La typologie des métiers
La typologie des 60 métiers retenus (ceux avec un nombre d’observations suffisant), s’appuie sur deux types d’informations. D’une part, la représentation de la compétence pour les employeurs : s’apprend-t-elle par l’exercice au travail (oui/non), la formation avant l’embauche (oui/non), l’expérience avant l’embauche (oui/non). D’autre part, les niveaux d’exigence par rapport au diplôme (essentiel, important, secondaire), le fait d’avoir exercé une activité dans un environnement du travail proche (indispensable, utile, superflu), et le fait d’avoir eu une expérience professionnelle dans le même métier ou dans un métier proche (indispensable, utile, superflu). Le premier axe factoriel (38 % de l’inertie) oppose les employeurs mettant l’accent sur l’expérience professionnelle (indispensable) à ceux pour lesquels ce critère est superflu. Le deuxième axe (25 % de l’inertie) oppose les métiers pour lesquels le diplôme est exigé (essentiel) et la formation avant l’embauche avancée comme moyen d’acquisition de la compétence à ceux pour lesquels le diplôme est secondaire et la compétence acquise par le travail. Enfin, le troisième axe (13 % de l’inertie) met en évidence les métiers pour lesquels le diplôme et le fait d’avoir travaillé dans un environnement de travail similaire sont considérés comme importants.
☆ ☆ ☆ ☆ ☆ ☆ ☆
» **QUESTIONS À TRAITER**:
1) Dans les lignes de données, partez de la ligne contenant « Software engineering is » et arrêtez-vous après celle contenant « The first stage ». Réécrivez ce passage en liste JSON de chaînes, une chaîne par ligne, sans les lignes vides.
2) Prolongez le texte sur la typologie des métiers à la suite de sa dernière phrase.
Les lignes de données sont sans aucun rapport avec le texte sur la typologie des métiers.

Lignes d'une source de données
☆ ☆ ☆ ☆ ☆ ☆ ☆
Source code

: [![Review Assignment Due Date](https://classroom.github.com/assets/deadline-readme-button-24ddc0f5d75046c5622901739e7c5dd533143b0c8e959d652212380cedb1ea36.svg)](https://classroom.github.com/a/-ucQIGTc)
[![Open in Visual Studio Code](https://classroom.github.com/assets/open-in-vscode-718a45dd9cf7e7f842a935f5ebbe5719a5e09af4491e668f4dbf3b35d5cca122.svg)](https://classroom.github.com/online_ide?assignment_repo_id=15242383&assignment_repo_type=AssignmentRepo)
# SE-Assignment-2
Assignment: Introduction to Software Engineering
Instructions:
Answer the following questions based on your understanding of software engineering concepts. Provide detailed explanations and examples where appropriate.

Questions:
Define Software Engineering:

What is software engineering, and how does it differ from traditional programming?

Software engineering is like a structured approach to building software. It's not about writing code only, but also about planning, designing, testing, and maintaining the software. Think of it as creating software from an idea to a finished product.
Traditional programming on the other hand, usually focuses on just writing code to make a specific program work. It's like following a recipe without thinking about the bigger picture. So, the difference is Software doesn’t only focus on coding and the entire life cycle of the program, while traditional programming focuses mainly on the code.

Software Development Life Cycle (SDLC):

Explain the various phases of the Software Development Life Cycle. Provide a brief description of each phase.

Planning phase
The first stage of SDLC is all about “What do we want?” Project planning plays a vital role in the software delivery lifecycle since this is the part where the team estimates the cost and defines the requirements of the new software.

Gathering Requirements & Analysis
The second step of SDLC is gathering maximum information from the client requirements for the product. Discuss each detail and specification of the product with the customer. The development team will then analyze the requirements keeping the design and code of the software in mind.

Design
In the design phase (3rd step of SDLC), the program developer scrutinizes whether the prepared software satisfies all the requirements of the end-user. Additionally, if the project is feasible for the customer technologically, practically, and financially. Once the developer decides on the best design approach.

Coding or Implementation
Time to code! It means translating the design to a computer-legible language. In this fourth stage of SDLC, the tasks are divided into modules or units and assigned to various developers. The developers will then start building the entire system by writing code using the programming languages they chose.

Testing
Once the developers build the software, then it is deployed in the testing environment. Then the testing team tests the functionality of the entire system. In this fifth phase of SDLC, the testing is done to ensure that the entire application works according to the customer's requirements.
☆ ☆ ☆ ☆ ☆ ☆ ☆
» **RÉPONSES RÉDIGÉES**:
1)
[
  "Software engineering is like a structured approach to building software. It's not about writing code only, but also about planning, designing, testing, and maintaining the software. Think of it as creating software from an idea to a finished product.",
  "Traditional programming on the other hand, usually focuses on just writing code to make a specific program work. It's like following a recipe without thinking about the bigger picture. So, the difference is Software doesn’t only focus on coding and the entire life cycle of the program, while traditional programming focuses mainly on the code.",
  "Software Development Life Cycle (SDLC):",
  "Explain the various phases of the Software Development Life Cycle. Provide a brief description of each phase.",
  "Planning phase",
  "The first stage of SDLC is all about “What do we want?” Project planning plays a vital role in the software delivery lifecycle since this is the part where the team estimates the cost and defines the requirements of the new software."
]

2)
Afin de conserver le maximum d’inertie issue de l’ACP, tout en constituant des groupes homogènes, les coordonnées des trois premiers axes factoriels (77 % de l’inertie) ont été ensuite combinées dans une Classification Ascendante Hiérarchique (CAH) avec consolidation pour aboutir à six groupes de métiers.
Les modèles logits polytomiques ordonnés
Des modèles logits polytomiques ordonnés sont mobilisés pour mesurer l’influence de variables sur les attentes vis-à-vis du diplôme et de l’expérience, celles-ci sont ordonnées selon le niveau d’attente des employeurs. Des valeurs différentes sont attribuées aux variables dépendantes que sont la préférence pour le diplôme ou pour l’expérience, en fonction des modalités de réponses : 0 lorsque le diplôme est considéré comme secondaire, ou l’expérience superflue, 1 si le diplôme est jugé important ou l’expérience utile, 2 si le diplôme est essentiel ou l’expérience indispensable. Ces modèles sont tous pondérés et normalisés (la somme de ces poids étant égale aux nombres d’observations).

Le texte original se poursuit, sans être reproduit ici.